After having visited the Bastille, we may indeed be surprised, that a nation so enlightened as the French, submitted so long to the oppressions of their government; but we must cease to wonder that their indignant spirits at length shook off the galling yoke.
Barère on William Pitt and the British government’s reaction to the storming of the Bastille in 1789. Taken from Memoirs of Bertrand Barère Volume 1, H. S. Nichols, London (1896) p221-222
When the French Revolution broke out on the i4th .of July, 1789, it was the object of Europe's admiration and England's dismay. The enemy and rival of France, England only busied herself henceforth in attempts to hinder the progress of French liberty; she was eager to revenge herself on the Bourbons, who had favoured the independence of the United States of America, and she resented the great influence France would possess when armed with all the rights and means which liberty would give to a warlike, intelligent and enlightened nation. At this period the Prime Minister, a Tory, a headstrong and semi -lunatic person, ruled England one William Pitt son of the famous Earl Chatham, who, in imitation of Hasdrubal, caused his son to swear eternal enmity to the French nation. Pitt dispatched diplomatic emissaries to frighten all the foreign cabinets at the great rebellion of the French. What was to become of the divine right of kings on the continent if this mania for reform was not arrested and condemned on principle ? Plots were started by intriguing agents from England, and were for some time overlooked, until the time came when the Committee of Investigation nominated by the National Assembly discovered the cause of the disturbances in Paris and of the riots which disturbed the provinces.
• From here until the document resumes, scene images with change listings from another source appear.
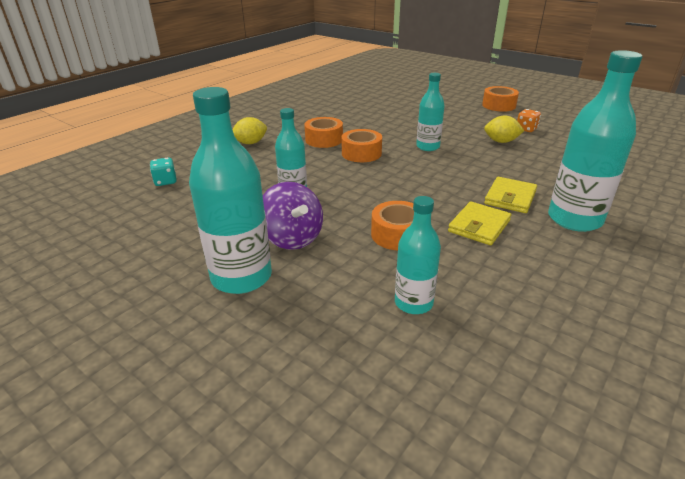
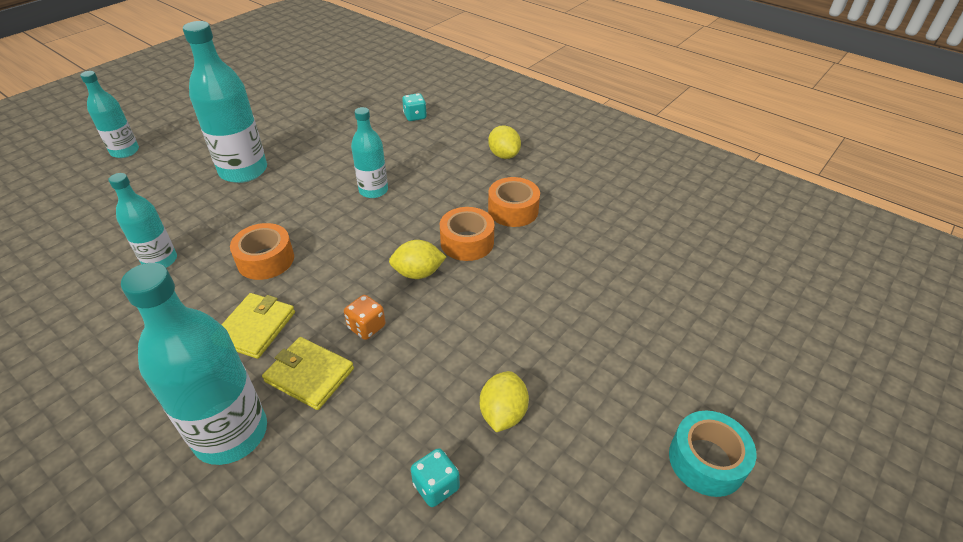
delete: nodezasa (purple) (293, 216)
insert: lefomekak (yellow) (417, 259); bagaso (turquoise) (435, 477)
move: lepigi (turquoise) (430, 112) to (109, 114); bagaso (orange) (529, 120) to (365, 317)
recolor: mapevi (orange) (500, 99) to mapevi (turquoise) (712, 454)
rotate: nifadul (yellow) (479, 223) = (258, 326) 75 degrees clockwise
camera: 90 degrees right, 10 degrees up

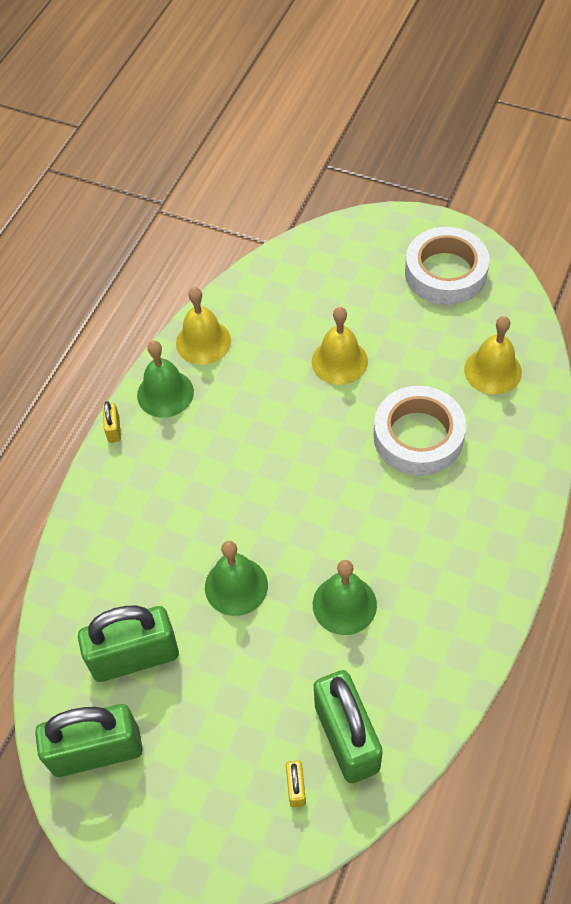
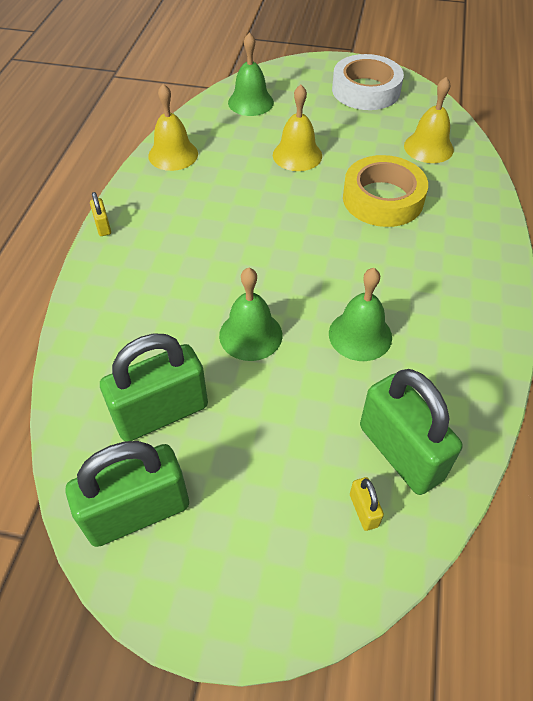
move: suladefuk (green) (165, 379) to (251, 74)
recolor: mapevi (white) (420, 431) to mapevi (yellow) (385, 191)
camera: 15 degrees left, 5 degrees down

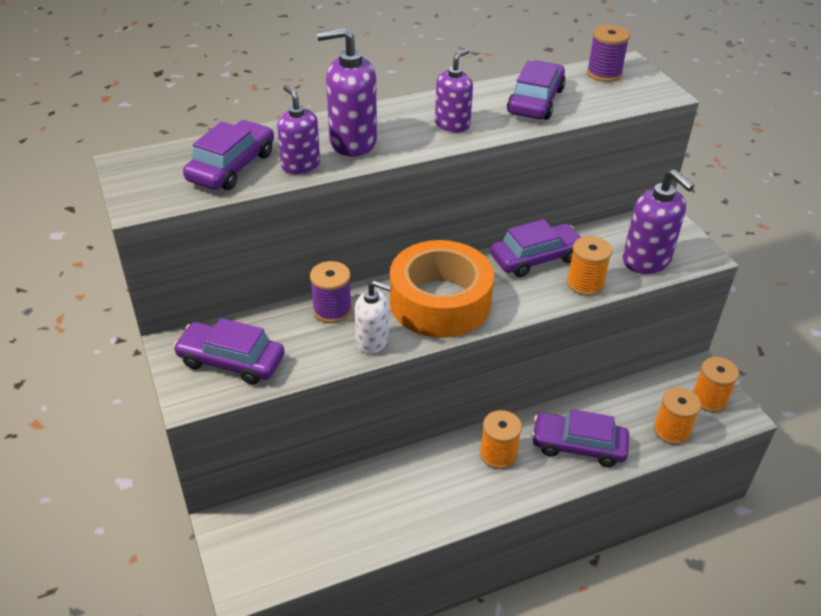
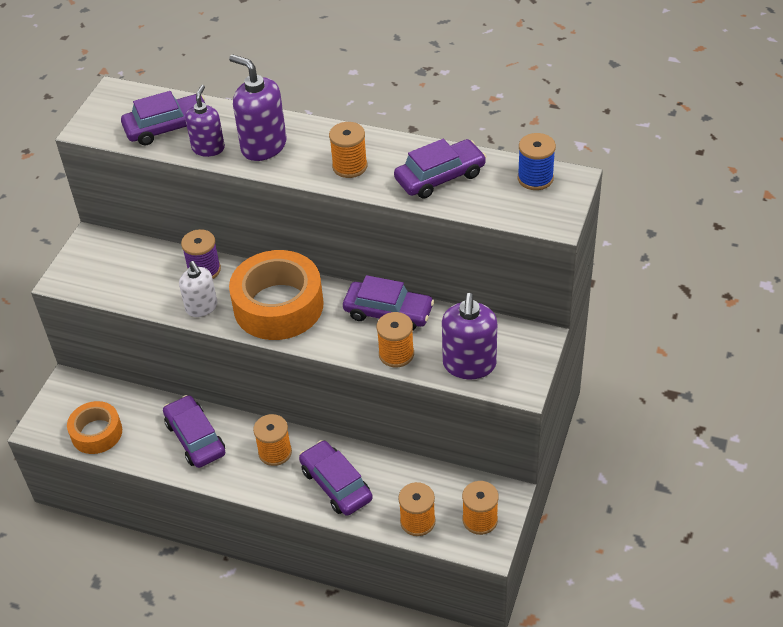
insert: mapevi (orange) (94, 427)
move: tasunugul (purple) (229, 351) to (194, 431)
replace: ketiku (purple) (454, 90) to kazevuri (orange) (348, 150)
recolor: kazevuri (purple) (608, 53) to kazevuri (blue) (537, 161)
camera: 45 degrees right, 5 degrees up

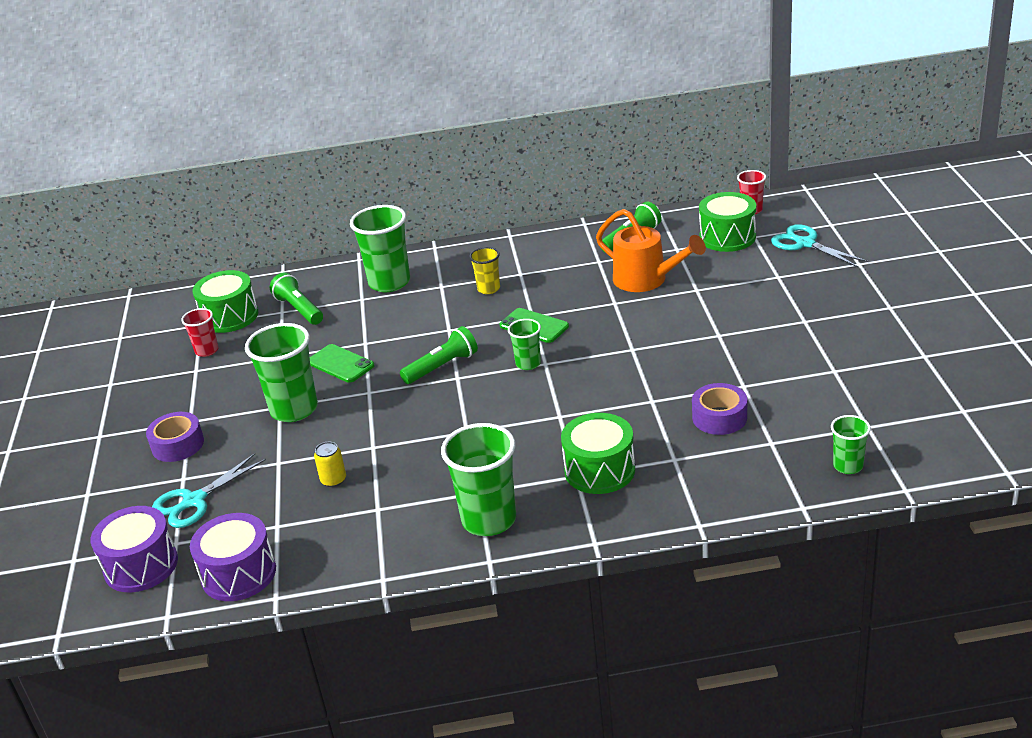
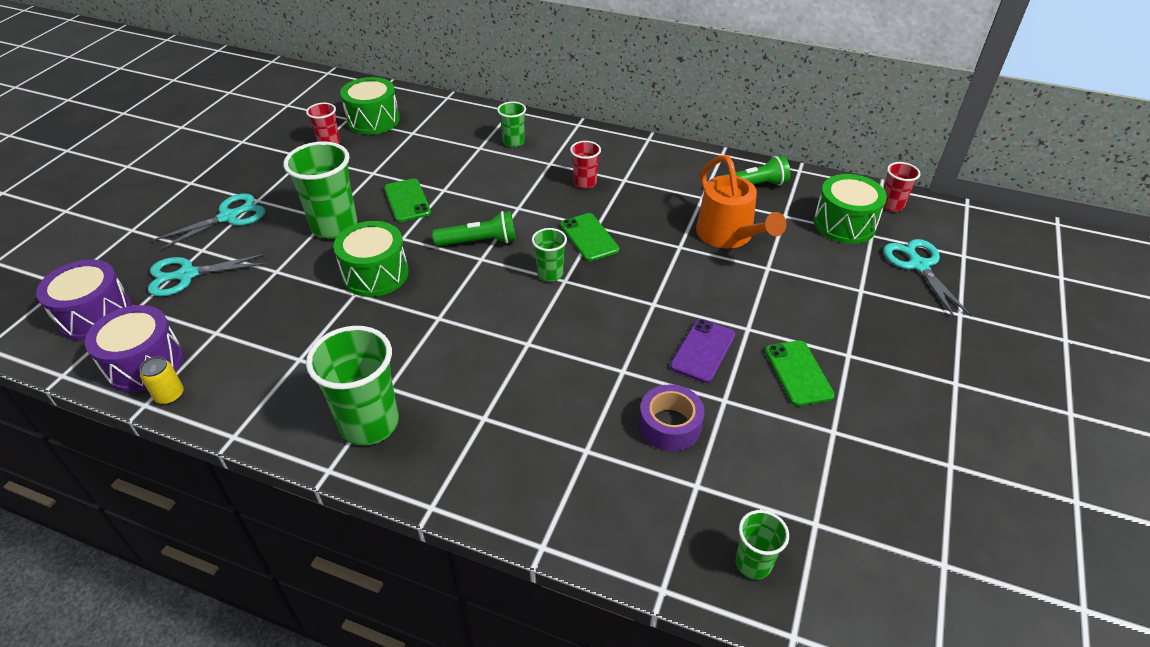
delete:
The Cabinet of St. James' carried its plans of counter-revolution against this mainspring of liberty still further, and assembled a congress at Pillnitz, supported by the Bourbon princes who had emigrated from France. It was there that the partition of France was decided on, in imitation of the partition of Poland. To deprive a people of its nationality and of its territory was the radical policy of Pitt, the English minister, who found his model in the action of the three northern powers who partitioned Poland to prevent it being a nation or its people free. All these preparations for internal riots and for foreign wars were accomplished and subsidised in 1791, a period when the national constitution was just about to get to work.
This congress at Pillnitz, followed by the conference and treaty of Pavia, was the basis of all the coalitions of the kings of Europe against France and its liberty. It was a reaction which underwent changes of form and of leaders, but was constantly in opposition to France and her liberties. These cost the Cabinet of St. James' twenty-one milliards of francs, which formed its national debt from 1791 to 1815.